**SUPPLIED DATA:**
BEGIN

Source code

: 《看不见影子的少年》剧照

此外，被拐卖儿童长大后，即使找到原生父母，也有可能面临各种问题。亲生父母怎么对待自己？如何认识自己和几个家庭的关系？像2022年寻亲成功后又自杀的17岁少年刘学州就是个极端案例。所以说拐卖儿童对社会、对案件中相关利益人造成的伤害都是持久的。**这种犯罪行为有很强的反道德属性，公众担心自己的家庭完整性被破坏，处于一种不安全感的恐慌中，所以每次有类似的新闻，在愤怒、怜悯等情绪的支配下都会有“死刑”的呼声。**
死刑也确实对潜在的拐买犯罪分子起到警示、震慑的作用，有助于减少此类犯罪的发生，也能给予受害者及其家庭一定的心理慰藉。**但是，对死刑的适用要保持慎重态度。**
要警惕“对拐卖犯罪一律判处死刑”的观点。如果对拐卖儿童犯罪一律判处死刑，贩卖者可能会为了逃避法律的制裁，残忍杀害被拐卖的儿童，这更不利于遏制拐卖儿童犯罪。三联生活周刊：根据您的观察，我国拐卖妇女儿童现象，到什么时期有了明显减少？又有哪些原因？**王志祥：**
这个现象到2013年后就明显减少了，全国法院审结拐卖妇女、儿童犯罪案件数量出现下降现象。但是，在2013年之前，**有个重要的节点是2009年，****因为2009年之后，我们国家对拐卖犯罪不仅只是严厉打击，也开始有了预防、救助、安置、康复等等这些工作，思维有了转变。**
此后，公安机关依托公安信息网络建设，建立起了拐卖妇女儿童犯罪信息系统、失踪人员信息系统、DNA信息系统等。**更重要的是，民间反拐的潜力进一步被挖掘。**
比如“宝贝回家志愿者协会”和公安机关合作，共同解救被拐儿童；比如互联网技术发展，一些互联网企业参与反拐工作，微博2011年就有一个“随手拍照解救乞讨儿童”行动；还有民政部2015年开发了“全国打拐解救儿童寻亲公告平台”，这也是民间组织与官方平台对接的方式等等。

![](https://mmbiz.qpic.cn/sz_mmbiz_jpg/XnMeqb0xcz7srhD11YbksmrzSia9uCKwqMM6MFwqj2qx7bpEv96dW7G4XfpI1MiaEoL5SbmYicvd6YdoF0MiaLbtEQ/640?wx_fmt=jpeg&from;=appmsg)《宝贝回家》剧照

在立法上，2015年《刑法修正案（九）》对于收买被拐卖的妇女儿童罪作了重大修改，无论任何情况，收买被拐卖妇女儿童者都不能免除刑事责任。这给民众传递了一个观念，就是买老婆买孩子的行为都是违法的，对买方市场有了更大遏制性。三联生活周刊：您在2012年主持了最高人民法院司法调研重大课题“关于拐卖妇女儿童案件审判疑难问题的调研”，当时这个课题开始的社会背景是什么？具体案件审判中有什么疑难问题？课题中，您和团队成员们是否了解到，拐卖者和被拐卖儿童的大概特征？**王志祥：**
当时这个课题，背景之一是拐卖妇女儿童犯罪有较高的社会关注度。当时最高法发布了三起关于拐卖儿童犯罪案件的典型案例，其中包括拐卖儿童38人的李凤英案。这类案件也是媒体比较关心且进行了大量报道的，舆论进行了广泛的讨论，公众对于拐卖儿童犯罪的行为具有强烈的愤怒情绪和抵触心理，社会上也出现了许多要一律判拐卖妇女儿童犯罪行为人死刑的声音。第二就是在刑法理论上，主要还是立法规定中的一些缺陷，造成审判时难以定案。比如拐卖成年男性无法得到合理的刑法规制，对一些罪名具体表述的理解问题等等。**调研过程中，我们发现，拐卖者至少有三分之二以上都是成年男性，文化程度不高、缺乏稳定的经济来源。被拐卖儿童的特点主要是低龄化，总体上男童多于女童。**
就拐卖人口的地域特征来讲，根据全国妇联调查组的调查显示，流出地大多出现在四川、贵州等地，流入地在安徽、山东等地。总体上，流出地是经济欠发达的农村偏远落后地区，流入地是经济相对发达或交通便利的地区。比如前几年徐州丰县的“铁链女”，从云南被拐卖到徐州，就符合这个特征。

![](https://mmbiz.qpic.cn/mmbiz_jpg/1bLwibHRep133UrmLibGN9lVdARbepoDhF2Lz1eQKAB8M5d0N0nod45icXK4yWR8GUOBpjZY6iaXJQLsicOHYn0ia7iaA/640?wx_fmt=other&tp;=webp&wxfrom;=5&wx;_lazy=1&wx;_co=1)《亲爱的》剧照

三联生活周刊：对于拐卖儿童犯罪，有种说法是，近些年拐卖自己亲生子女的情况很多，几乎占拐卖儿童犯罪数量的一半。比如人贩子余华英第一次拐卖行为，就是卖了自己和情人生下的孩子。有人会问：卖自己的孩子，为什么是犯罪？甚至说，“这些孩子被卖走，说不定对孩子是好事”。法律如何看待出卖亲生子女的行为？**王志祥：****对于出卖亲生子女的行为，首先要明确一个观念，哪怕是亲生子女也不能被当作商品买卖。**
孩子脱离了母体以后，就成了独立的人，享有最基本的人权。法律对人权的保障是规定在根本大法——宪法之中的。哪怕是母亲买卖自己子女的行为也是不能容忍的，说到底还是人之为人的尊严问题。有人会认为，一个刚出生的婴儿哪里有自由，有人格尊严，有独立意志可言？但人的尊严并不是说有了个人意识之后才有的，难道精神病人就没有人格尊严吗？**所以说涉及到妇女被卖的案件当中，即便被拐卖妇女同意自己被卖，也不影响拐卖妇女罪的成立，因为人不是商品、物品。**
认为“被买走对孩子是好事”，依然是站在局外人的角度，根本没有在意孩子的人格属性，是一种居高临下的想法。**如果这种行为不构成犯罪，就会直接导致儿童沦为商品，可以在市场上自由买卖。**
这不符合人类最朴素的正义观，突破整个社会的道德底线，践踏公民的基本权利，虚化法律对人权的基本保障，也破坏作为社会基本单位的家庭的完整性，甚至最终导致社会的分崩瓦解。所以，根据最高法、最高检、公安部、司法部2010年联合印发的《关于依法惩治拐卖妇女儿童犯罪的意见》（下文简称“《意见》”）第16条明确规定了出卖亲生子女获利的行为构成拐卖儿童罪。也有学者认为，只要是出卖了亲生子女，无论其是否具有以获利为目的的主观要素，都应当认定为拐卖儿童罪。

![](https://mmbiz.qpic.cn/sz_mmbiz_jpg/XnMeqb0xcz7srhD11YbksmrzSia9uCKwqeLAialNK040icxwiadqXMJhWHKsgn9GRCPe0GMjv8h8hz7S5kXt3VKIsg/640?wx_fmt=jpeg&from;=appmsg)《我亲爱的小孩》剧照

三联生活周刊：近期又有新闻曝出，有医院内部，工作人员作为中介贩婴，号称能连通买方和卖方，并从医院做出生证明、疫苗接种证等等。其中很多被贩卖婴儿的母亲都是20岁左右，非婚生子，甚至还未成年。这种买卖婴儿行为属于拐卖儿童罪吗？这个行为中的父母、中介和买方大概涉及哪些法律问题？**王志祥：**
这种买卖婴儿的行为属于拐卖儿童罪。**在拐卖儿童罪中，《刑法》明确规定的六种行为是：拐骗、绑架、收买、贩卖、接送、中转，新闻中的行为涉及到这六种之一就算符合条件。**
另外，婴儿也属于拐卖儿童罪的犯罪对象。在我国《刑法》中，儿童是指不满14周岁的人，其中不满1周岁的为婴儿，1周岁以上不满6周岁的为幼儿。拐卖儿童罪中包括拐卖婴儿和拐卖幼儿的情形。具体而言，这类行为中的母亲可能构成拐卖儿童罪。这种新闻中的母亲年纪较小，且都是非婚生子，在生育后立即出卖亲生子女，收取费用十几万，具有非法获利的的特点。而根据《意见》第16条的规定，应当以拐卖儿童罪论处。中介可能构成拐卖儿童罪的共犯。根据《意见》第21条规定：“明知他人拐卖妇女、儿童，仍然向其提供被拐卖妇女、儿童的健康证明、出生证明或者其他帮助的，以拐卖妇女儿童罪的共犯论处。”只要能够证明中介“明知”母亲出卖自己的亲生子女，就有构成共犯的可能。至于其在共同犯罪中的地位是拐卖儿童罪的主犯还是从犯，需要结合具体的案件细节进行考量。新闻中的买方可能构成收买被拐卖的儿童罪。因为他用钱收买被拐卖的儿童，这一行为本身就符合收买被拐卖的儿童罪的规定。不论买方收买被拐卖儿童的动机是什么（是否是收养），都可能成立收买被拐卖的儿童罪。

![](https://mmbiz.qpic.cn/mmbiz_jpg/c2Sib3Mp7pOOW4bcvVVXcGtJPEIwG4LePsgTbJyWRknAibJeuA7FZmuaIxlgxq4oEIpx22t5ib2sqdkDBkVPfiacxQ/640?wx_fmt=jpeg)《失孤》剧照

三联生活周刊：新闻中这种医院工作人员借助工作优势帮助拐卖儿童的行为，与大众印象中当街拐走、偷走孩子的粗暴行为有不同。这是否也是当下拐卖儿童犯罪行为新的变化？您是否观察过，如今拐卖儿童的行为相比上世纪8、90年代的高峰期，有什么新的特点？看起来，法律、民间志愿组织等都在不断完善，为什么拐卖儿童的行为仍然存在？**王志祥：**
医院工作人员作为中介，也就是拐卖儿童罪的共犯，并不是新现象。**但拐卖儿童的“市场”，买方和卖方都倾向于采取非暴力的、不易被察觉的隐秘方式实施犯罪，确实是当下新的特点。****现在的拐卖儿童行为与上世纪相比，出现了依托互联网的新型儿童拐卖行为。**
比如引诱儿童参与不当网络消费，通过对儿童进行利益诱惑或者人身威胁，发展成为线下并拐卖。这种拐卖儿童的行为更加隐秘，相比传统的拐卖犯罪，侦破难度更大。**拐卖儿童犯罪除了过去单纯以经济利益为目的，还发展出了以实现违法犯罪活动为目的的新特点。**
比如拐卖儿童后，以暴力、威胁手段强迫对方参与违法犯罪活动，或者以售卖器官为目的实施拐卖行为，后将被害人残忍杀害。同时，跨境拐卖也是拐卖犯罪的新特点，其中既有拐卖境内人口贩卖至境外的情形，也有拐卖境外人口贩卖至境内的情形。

END

**TASK DESCRIPTION:**
Find the lines in the data that include "mmbiz", then copy each of them.

**RESPONSE AREA:**
![](https://mmbiz.qpic.cn/sz_mmbiz_jpg/XnMeqb0xcz7srhD11YbksmrzSia9uCKwqMM6MFwqj2qx7bpEv96dW7G4XfpI1MiaEoL5SbmYicvd6YdoF0MiaLbtEQ/640?wx_fmt=jpeg&from;=appmsg)《宝贝回家》剧照
![](https://mmbiz.qpic.cn/mmbiz_jpg/1bLwibHRep133UrmLibGN9lVdARbepoDhF2Lz1eQKAB8M5d0N0nod45icXK4yWR8GUOBpjZY6iaXJQLsicOHYn0ia7iaA/640?wx_fmt=other&tp;=webp&wxfrom;=5&wx;_lazy=1&wx;_co=1)《亲爱的》剧照
![](https://mmbiz.qpic.cn/sz_mmbiz_jpg/XnMeqb0xcz7srhD11YbksmrzSia9uCKwqeLAialNK040icxwiadqXMJhWHKsgn9GRCPe0GMjv8h8hz7S5kXt3VKIsg/640?wx_fmt=jpeg&from;=appmsg)《我亲爱的小孩》剧照
![](https://mmbiz.qpic.cn/mmbiz_jpg/c2Sib3Mp7pOOW4bcvVVXcGtJPEIwG4LePsgTbJyWRknAibJeuA7FZmuaIxlgxq4oEIpx22t5ib2sqdkDBkVPfiacxQ/640?wx_fmt=jpeg)《失孤》剧照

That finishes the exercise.